Document passage section start
Where *is* not_ally?  Anyone heard from her recently? I haven't seen a post from her in a bit.... Hope she's okay.... now ya got me worrying.... I go into ghost mode on occasion, where I lurk a lot and don't post much, but she's usually very vocal on here....


----------



## Sonya-m (Oct 24, 2015)

gigisiguenza said:


> Where *is* not_ally?  Anyone heard from her recently? I haven't seen a post from her in a bit.... Hope she's okay.... now ya got me worrying.... I go into ghost mode on occasion, where I lurk a lot and don't post much, but she's usually very vocal on here....




I've been wondering this too, I sent her a message through here over a week ago but haven't heard back


----------



## Saponista (Oct 24, 2015)

She said a while ago she had moved in with her mom and couldn't soap. I wonder if she is just really busy, I hope that's all it is! I miss her too.

I also used gear ties for my hanger. Had to get them shipped from America as I couldn't find any in the uk. They are great if you are doing design challenges as you can bend them easily and quickly to fit any mould.


----------



## Sonya-m (Oct 24, 2015)

Saponista said:


> She said a while ago she had moved in with her mom and couldn't soap. I wonder if she is just really busy, I hope that's all it is! I miss her too.
> 
> I also used gear ties for my hanger. Had to get them shipped from America as I couldn't find any in the uk. They are great if you are doing design challenges as you can bend them easily and quickly to fit any mould.




Hopefully that's all it is

Where did you order from, I've found 32 inch twin pack for £4.80 but wondering if there's a better offer out there


----------



## Saponista (Oct 24, 2015)

From a us hardware store on eBay. I bought the long ones as I wanted them for my production size moulds, but I also have some shorter ones.
Document passage section end
Data for review section start
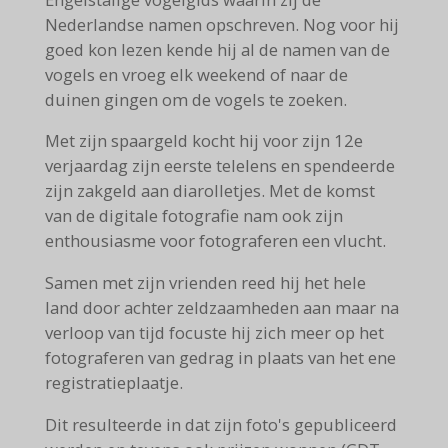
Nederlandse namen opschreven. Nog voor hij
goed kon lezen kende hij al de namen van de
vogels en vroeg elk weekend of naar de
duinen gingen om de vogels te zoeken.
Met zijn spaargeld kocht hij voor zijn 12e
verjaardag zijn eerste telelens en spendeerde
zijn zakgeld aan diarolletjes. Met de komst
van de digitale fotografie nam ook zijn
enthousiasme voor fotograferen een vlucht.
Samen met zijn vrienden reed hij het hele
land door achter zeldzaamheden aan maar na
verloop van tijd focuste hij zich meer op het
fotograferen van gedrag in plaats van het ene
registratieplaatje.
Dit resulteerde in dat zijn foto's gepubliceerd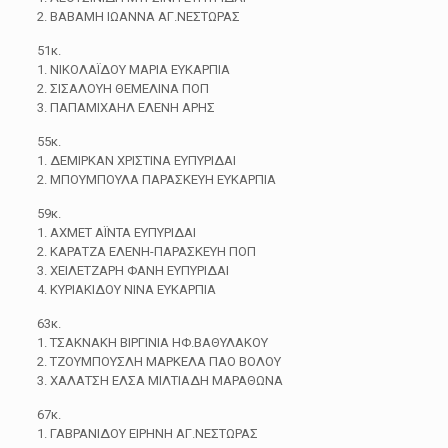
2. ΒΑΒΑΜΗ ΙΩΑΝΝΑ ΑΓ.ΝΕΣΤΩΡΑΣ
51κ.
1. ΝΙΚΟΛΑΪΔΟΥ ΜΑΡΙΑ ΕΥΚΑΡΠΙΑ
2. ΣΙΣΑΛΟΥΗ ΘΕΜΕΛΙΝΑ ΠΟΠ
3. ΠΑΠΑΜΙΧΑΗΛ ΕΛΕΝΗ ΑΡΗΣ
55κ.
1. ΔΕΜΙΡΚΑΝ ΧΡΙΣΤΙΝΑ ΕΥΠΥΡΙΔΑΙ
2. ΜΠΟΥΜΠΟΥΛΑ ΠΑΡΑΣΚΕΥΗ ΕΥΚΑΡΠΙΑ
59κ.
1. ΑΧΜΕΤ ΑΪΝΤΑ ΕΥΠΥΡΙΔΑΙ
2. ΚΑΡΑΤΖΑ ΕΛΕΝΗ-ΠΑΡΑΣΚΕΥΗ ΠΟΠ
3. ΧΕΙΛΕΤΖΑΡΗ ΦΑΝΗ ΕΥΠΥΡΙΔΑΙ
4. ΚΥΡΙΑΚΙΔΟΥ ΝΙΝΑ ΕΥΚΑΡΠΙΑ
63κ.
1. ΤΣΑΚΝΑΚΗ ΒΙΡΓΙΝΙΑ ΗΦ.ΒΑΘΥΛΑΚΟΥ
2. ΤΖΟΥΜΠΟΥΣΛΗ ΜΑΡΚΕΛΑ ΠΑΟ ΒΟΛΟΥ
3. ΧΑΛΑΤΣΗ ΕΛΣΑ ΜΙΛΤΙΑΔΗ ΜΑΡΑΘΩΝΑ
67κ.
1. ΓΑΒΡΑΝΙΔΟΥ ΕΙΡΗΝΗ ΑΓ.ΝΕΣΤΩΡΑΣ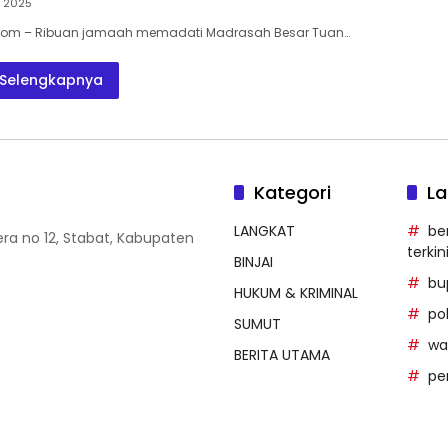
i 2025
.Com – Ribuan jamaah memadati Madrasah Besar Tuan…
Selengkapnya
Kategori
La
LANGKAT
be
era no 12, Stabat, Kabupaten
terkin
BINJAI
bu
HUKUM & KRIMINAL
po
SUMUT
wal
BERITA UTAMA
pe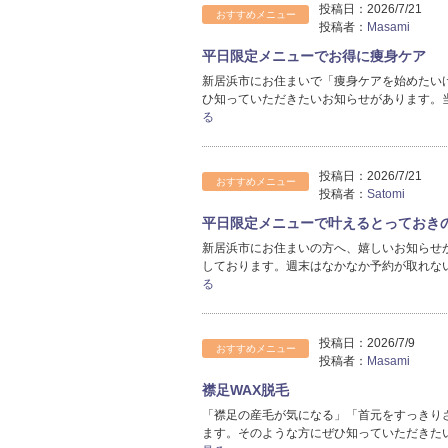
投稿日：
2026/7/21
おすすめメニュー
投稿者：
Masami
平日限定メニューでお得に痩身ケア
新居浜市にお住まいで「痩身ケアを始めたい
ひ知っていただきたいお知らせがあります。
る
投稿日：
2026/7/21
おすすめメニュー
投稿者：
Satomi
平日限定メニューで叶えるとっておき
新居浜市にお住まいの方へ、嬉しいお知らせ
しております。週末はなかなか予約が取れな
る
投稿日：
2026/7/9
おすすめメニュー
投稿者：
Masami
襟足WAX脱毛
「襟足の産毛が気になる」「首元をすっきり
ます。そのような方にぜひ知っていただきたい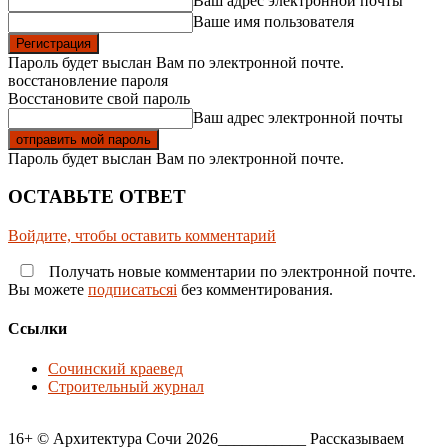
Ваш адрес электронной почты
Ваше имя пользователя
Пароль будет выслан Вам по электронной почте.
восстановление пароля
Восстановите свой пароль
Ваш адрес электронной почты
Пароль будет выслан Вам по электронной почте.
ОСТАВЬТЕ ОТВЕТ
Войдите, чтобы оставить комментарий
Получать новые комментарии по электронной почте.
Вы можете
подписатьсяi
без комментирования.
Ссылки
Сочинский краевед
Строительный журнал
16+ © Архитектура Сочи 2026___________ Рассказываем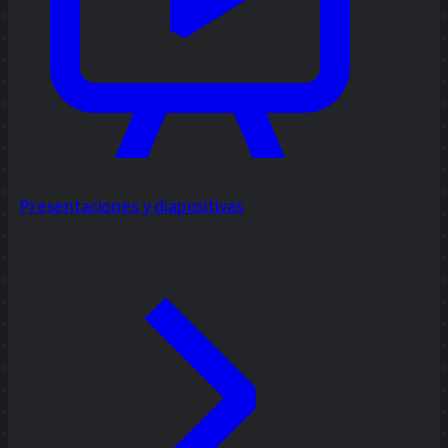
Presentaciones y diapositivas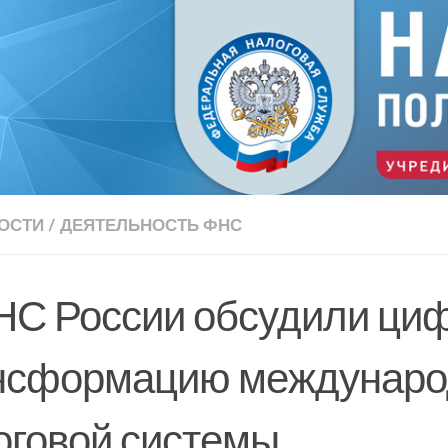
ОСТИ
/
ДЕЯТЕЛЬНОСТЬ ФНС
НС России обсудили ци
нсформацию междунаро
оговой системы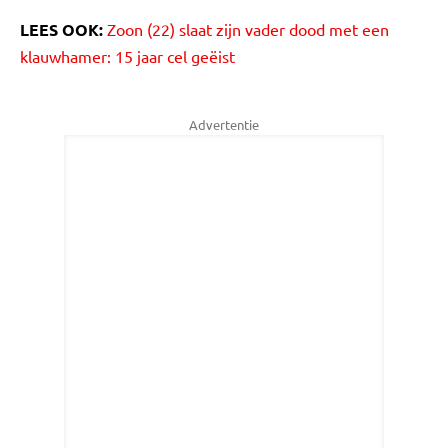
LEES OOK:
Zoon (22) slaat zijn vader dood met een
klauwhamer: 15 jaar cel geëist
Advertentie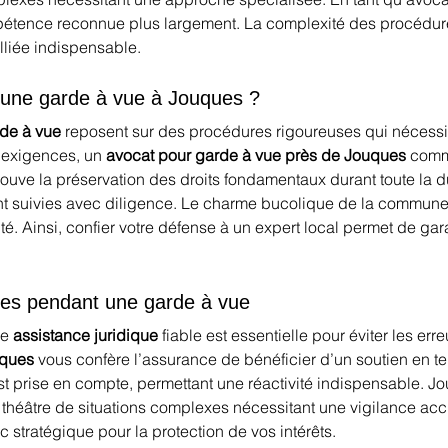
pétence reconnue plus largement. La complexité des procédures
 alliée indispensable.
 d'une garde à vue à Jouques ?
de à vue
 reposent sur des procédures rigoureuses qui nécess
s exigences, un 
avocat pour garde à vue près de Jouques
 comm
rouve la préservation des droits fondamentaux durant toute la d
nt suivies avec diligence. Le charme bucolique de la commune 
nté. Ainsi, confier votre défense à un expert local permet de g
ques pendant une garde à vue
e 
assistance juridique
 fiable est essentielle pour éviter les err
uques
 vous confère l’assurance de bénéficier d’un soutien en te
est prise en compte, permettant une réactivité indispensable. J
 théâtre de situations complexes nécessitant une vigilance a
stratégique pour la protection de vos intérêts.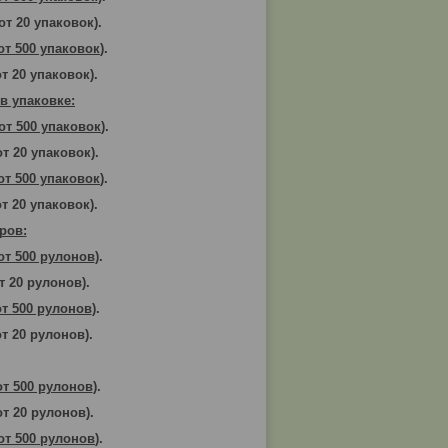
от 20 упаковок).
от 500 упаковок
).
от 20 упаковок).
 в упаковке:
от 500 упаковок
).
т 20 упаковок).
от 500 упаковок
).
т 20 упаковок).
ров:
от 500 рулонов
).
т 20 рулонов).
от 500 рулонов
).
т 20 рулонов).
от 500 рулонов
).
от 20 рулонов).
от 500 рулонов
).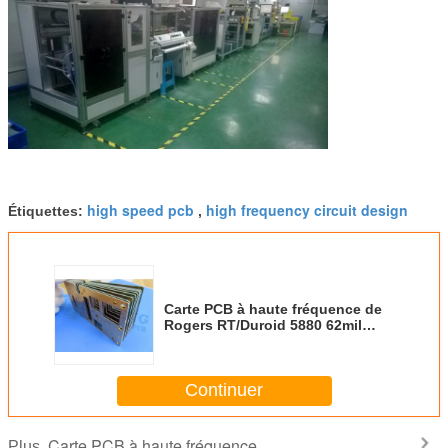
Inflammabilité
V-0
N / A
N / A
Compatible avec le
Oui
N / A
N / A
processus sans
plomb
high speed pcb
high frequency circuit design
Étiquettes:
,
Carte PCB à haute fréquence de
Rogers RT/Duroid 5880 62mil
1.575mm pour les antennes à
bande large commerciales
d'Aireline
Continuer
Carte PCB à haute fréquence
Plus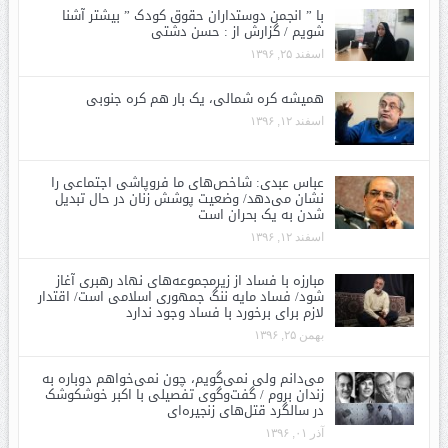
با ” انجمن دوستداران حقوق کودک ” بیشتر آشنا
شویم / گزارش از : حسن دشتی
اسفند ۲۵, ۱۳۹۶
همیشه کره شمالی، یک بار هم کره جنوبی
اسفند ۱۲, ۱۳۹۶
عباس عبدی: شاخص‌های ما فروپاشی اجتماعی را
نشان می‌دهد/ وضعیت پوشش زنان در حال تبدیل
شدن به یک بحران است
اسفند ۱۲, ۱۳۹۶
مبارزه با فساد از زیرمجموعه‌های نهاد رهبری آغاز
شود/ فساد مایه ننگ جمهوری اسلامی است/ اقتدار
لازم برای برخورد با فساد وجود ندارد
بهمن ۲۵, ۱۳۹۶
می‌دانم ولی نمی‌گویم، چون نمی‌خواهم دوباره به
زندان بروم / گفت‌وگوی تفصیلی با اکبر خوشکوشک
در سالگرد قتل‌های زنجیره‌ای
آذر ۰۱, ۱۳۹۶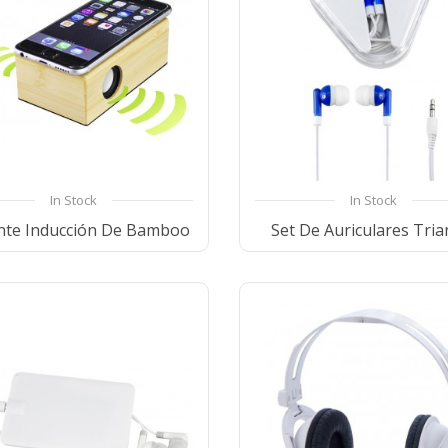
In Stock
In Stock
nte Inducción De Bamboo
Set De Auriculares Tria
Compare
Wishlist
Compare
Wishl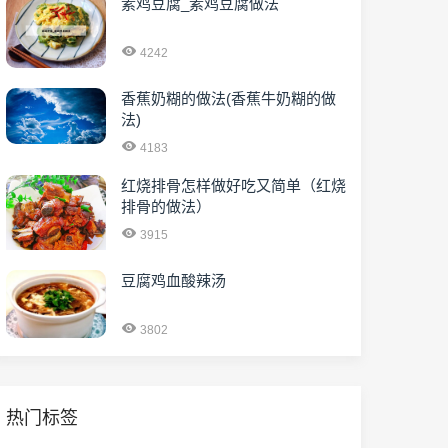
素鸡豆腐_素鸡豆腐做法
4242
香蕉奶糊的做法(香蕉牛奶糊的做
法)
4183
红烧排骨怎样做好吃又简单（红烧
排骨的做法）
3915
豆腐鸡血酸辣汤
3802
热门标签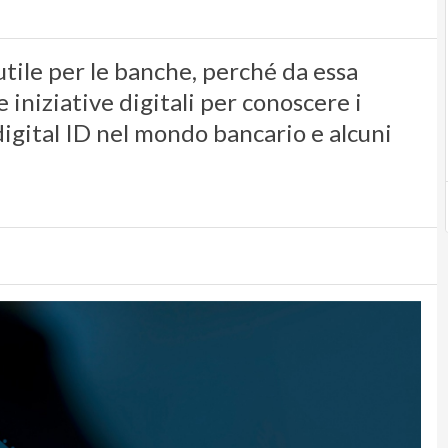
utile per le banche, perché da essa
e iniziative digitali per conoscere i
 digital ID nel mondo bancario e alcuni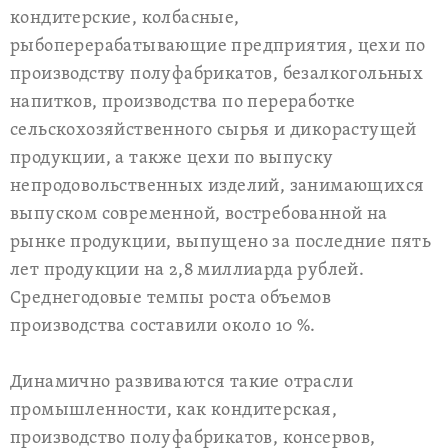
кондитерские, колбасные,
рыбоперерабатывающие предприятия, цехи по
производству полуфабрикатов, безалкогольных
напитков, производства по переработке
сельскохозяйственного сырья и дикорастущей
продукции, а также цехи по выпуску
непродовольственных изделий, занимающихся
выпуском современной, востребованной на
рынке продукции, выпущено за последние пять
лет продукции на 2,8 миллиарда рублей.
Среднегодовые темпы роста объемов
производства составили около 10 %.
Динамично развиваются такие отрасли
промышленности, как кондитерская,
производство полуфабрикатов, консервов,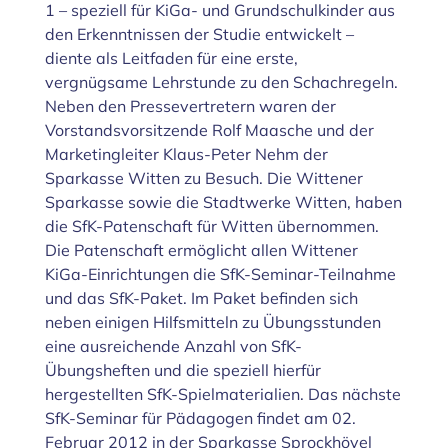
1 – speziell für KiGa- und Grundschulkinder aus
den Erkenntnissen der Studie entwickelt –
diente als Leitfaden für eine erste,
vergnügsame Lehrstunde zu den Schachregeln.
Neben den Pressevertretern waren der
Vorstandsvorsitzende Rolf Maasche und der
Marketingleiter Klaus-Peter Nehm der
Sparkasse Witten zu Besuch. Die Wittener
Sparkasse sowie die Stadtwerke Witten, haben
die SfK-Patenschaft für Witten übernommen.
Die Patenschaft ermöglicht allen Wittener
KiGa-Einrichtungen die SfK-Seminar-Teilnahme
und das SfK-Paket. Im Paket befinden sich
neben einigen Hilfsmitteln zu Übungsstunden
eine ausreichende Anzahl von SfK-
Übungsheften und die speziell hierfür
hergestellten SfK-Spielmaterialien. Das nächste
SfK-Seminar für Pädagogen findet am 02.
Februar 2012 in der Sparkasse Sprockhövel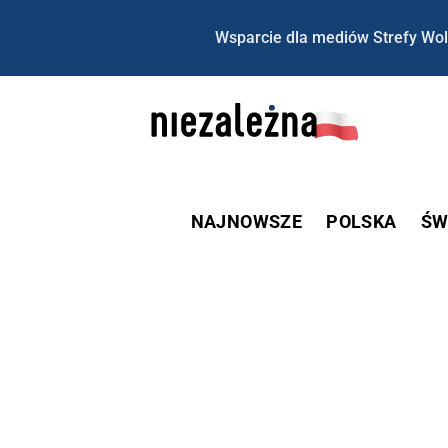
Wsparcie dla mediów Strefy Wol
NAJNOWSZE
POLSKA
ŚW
Data for review section end
**Work to be completed**
Answer these questions using the forum thread:
(a) When did Sonya-m send not_ally a message?
(b) Where did Saponista order her gear ties from?
(c) What price did Sonya-m find for a 32 inch twin pack?
The records come from a source separate from the forum thread.

**Response area**
(a) Over a week ago.
(b) From a US hardware store on eBay.
(c) £4.80.